L'histoire :
Avril 1975. Vann Nath est un jeune homme, bien que cela fasse déjà 10 ans qu'il peint. Phnom Pen est envahie par des cohortes de jeunes hommes, habillés en noir et tous lourdement armés. Des coups de feu retentissent par dizaine. La guerre civile est finie... Les partisans communistes cambodgiens ont eu raison du Général et du Premier Ministre Lon Nol, soutenu par les américains. Vann est évacué comme tous les autres. Le pays s'appelle désormais le Kampuchea et le Parti Communiste se désigne comme l'Organisation, l'« Angkar ». Vann rejoint sa femme et son fils. Mais quelques jours après, les Khmers Rouges le recherchent. Il est accusé de contact immoral et prié de monter sur une moto sans opposer la moindre résistance. Le paysage défile et il comprend, en traversant un dernier village désert, qu'il va être interné au camp 21...
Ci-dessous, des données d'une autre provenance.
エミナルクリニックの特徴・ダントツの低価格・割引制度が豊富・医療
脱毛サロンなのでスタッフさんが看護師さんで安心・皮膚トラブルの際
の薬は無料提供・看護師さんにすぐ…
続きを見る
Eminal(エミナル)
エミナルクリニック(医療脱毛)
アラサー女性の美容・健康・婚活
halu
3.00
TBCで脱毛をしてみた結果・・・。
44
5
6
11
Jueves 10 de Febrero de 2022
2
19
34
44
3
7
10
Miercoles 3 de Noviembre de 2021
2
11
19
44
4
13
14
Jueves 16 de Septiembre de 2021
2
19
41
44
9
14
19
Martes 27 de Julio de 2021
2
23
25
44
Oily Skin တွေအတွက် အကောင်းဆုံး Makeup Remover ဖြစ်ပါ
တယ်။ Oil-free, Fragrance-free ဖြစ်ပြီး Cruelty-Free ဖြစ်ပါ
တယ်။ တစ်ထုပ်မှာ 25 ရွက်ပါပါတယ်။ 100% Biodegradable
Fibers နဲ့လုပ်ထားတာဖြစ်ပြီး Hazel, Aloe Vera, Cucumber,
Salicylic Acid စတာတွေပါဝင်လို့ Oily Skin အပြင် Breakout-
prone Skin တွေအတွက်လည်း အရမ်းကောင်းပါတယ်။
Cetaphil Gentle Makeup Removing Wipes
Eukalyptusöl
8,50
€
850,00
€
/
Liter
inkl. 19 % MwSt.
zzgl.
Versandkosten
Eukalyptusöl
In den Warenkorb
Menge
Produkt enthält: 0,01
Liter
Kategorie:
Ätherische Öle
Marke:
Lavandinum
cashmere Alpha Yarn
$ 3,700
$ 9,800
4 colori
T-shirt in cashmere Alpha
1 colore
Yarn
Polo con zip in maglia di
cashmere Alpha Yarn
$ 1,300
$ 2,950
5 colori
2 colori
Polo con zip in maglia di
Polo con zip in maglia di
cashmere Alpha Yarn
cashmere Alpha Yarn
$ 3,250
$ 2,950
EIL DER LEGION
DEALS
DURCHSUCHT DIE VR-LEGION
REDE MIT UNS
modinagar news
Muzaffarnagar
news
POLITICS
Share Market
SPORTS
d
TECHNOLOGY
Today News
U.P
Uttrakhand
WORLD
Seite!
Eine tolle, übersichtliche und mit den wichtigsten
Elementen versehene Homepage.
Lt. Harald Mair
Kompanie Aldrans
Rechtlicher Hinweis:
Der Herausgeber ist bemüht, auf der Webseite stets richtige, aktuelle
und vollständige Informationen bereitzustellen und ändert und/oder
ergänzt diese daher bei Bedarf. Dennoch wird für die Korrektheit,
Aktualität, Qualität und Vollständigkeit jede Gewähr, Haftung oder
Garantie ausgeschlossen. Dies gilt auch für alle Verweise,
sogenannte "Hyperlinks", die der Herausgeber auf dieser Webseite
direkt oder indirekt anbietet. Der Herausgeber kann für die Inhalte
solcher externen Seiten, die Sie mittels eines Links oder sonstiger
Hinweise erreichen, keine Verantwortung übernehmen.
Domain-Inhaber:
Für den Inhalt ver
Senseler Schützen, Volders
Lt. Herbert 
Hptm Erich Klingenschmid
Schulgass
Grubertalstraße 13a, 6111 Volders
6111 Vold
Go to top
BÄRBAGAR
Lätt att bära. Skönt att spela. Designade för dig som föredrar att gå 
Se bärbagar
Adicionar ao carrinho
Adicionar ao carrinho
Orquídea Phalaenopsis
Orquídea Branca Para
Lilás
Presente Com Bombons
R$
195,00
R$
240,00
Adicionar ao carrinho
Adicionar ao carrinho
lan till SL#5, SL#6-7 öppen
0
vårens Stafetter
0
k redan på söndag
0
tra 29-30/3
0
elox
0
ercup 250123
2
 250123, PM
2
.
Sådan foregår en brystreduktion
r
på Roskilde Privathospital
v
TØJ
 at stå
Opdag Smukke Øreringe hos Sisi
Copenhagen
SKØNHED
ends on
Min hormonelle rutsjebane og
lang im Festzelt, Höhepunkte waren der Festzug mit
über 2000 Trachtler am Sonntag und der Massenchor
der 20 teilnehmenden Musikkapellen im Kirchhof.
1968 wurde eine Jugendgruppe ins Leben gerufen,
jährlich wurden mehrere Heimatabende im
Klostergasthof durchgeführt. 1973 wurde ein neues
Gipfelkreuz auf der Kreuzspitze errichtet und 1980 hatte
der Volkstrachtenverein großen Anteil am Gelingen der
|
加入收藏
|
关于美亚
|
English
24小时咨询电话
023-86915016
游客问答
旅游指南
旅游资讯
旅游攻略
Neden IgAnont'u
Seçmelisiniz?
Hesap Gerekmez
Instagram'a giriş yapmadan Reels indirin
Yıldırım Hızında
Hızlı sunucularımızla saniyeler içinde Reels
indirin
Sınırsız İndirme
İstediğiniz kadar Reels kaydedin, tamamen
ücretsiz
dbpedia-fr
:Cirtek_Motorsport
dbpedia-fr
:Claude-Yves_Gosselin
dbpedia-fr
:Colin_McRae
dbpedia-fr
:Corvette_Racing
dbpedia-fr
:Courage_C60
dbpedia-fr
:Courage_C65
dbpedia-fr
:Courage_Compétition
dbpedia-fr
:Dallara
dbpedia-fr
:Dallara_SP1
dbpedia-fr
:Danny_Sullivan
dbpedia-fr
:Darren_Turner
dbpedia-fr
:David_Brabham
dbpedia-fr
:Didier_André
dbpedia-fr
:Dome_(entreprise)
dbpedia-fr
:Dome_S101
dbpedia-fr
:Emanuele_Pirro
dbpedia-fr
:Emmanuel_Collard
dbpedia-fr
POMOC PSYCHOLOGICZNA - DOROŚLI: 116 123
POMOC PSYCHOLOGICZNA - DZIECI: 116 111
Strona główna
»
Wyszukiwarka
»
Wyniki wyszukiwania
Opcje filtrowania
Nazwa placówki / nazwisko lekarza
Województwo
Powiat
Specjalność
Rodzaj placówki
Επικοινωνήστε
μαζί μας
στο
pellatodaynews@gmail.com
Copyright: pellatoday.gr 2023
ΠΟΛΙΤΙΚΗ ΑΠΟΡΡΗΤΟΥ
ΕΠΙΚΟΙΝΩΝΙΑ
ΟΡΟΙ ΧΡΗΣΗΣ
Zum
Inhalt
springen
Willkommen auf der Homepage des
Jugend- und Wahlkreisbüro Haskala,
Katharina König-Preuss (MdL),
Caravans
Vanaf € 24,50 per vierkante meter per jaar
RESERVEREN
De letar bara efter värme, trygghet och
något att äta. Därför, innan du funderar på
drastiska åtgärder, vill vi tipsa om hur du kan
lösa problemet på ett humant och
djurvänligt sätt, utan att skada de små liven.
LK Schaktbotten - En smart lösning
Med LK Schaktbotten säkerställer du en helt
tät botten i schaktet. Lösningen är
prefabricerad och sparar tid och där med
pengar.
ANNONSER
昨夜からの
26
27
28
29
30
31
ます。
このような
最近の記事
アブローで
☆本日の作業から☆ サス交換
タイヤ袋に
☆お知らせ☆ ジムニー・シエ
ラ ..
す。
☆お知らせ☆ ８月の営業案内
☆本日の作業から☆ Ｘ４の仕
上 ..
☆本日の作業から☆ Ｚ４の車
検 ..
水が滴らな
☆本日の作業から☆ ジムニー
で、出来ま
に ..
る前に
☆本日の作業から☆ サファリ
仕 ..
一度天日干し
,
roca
Ce qu'on en pense sur la planète BD :
En 44 mois qu'a duré le régime des Khmers Rouges, on estime qu'entre 1 cambodgien sur 5, à 1 sur 3 a perdu la vie. Derrière ce chiffre effrayant, ce sont entre 1,5 et 2,2 millions de morts dont le régime complètement fou de Pol Pot est directement responsable. 60% ont connu une « mort violente », un terme qui masque en réalité assassinats et tortures. Et ne croyez pas qu'une balle dans la tête était la règle. La règle, c'était d'assommer d'abord les prisonniers qu'on réunissait pour l'exécution. Un groupe électrogène était alors allumé pour que son bruit couvre la conversation des soldats assassins, qui échangeaient préalablement sur la façon dont ils allaient exécuter leurs basses œuvres. Et une fois assommé, le coupable désigné était égorgé. Les Khmers Rouges, c'est 1,3 million de corps exhumés de 25 000 fosses communes découvertes après la chute du régime. La règle, c'était qu'un prisonnier doit être exécuté, parce que « l'Angkar n'est pas stupide, elle n'interpelle pas d'innocents ». La règle, c'était que les enfants des traîtres devaient être tués, pour qu'ils ne puissent pas grandir dans le désir de se venger. Et les enfants, on les tuait devant leur mère, en les projetant contre un arbre... Vann Nath a été victime des Khmers Rouges, mais il n'a survécu que parce que ses bourreaux ont considéré que les peintures des responsables du Parti, qu'on lui demandait de faire, étaient correctes. Il a été interné plus de 4 ans dans un camp qui a compté environ 20 000 prisonniers. Seuls sept adultes et cinq enfants y ont survécu. Alors chaque jour, après la chute du régime, il a regagné le camp S-21, laissé à l'abandon, pour peindre les scènes de la barbarie quotidienne qui s'y déroulaient. Vous l'avez compris, le livre que signent Matteo Mastragostino et Paolo Castaldi est de ceux qui vous choquent, qui vous retournent les tripes, tant il met en évidence la réalité de l'horreur de ce régime. Le récit rend un hommage émouvant à ce peintre qui vécut tout le reste de sa vie à témoigner, quand les dessins, particulièrement sobres, laissent toute la place aux émotions. Quelques-unes des ses œuvres sont reproduites dans un cahier de fin d'ouvrage et tout le sens de la démarche de cet artiste prend corps : que les jeunes de son pays n'oublient jamais. Que l'Humanité toute entière se souvienne.